Given the ransomware’s peripheral device discovery feature, the company suspended its booking system to protect its customers. The suspension disrupted operations as employees lost access to internal e-mails and applications necessary to perform daily operations, with limited options for customer communications by phone. The company suspended access to electronic bookings through its websites and announced that all cargo booked before September 27 was secure; however, later bookings were yet to be processed. The company also requested customers to either call local offices or make bookings through an external booking system.

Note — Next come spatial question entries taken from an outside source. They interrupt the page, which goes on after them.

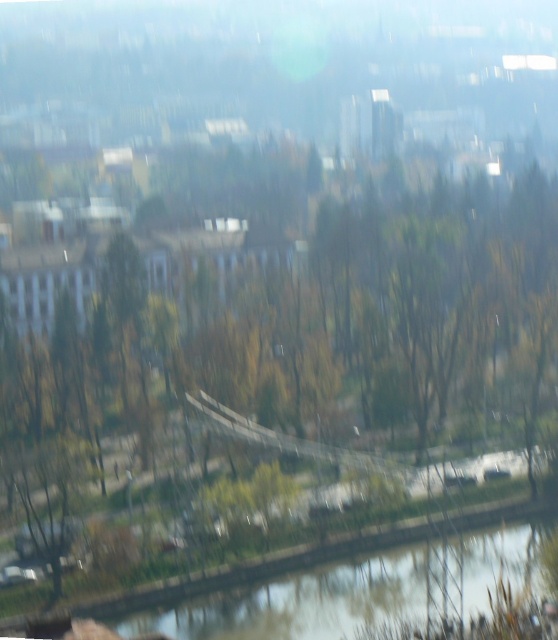
You are standing at a high vantage point overlooking a city and park. You notice two points marked in the scene. Which point, point (170, 416) or point (388, 554), is closer to you?

Point (170, 416) is closer to you because it is further to the viewer than point (388, 554).

You are a photographer trying to capture the scene. You want to ensure that both the brown leafy tree at center and the green grassy river at bottom are clearly visible in your photo. Given the current blurriness of the image, which object might be harder to focus on due to its size?

The brown leafy tree at center is bigger than the green grassy river at bottom, so it might be harder to focus on due to its larger size in the frame.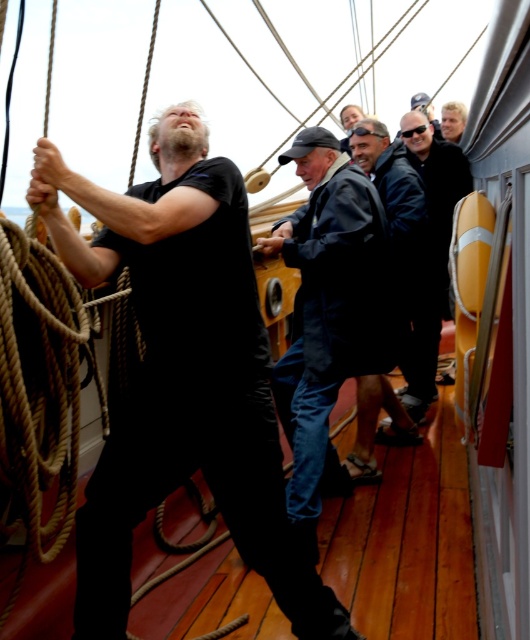
Question: In this image, where is dark blue jacket at center located relative to dark blue denim shorts at center?

Choices:
 (A) above
 (B) below

Answer: (B)

Question: Does dark blue jacket at center come in front of dark blue jacket at right?

Choices:
 (A) no
 (B) yes

Answer: (B)

Question: Which of these objects is positioned closest to the dark blue denim shorts at center?

Choices:
 (A) dark blue jacket at right
 (B) dark blue jacket at center

Answer: (A)

Question: Is dark blue jacket at center bigger than dark blue jacket at right?

Choices:
 (A) no
 (B) yes

Answer: (B)

Question: Which of these objects is positioned closest to the dark blue denim shorts at center?

Choices:
 (A) dark blue jacket at center
 (B) dark blue jacket at right

Answer: (B)

Question: Among these points, which one is farthest from the camera?

Choices:
 (A) (302, 362)
 (B) (417, 362)
 (C) (366, 380)

Answer: (B)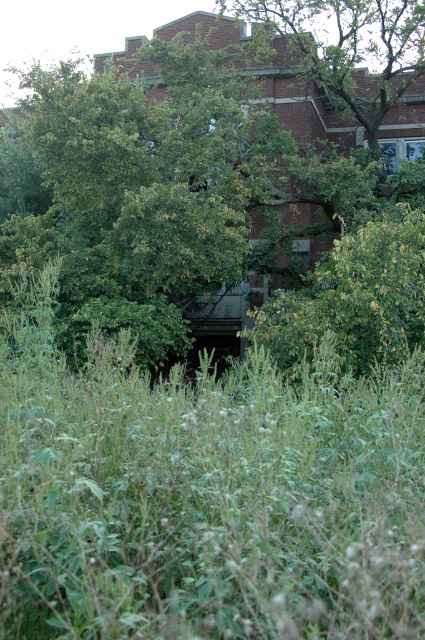
Question: Is green leafy tree at center further to camera compared to green leafy grass at center?

Choices:
 (A) no
 (B) yes

Answer: (B)

Question: Which of the following is the closest to the observer?

Choices:
 (A) (294, 1)
 (B) (170, 396)

Answer: (B)

Question: Can you confirm if green leafy grass at center is thinner than green leafy tree at upper center?

Choices:
 (A) no
 (B) yes

Answer: (A)

Question: Is green leafy grass at center positioned behind green leafy tree at upper center?

Choices:
 (A) no
 (B) yes

Answer: (A)

Question: Which of the following is the farthest from the observer?

Choices:
 (A) (396, 83)
 (B) (399, 440)
 (C) (93, 291)

Answer: (A)

Question: Which point is closer to the camera?

Choices:
 (A) (252, 17)
 (B) (322, 588)
 (C) (331, 323)

Answer: (B)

Company services at Chinese offices in Shanghai, Guangzhou, and Shenzhen were reportedly disrupted, with container terminal managers stating that cargo loading operations were likely to be affected, but ultimately were not. Fortunately, sources at Hong Kong Port stated that CMA CGM maintained normal operations at both the container terminal and on its vessels. On September 30, the company announced that operations were gradually returning to normal, with improvements to bookings and documentation processing times as back-offices reconnect to the network. Moreover, the company assured customers that maritime and port activities are fully operational, with alternative and temporary processes available for bookings.

Ragnar Locker not only targets entities of considerable logistics and industrial importance, such as EDP and CMA CGM, but also exploits VirtualBox. This is indicative of a greater threat posed to companies employing virtualization, and to an extent, remote services. Such a threat is even more notable with the considerable quantity of remote workers this year due to the COVID-19 pandemic.

While technological recovery is quick, residual business disruptions are likely, especially regarding time-sensitive shipments.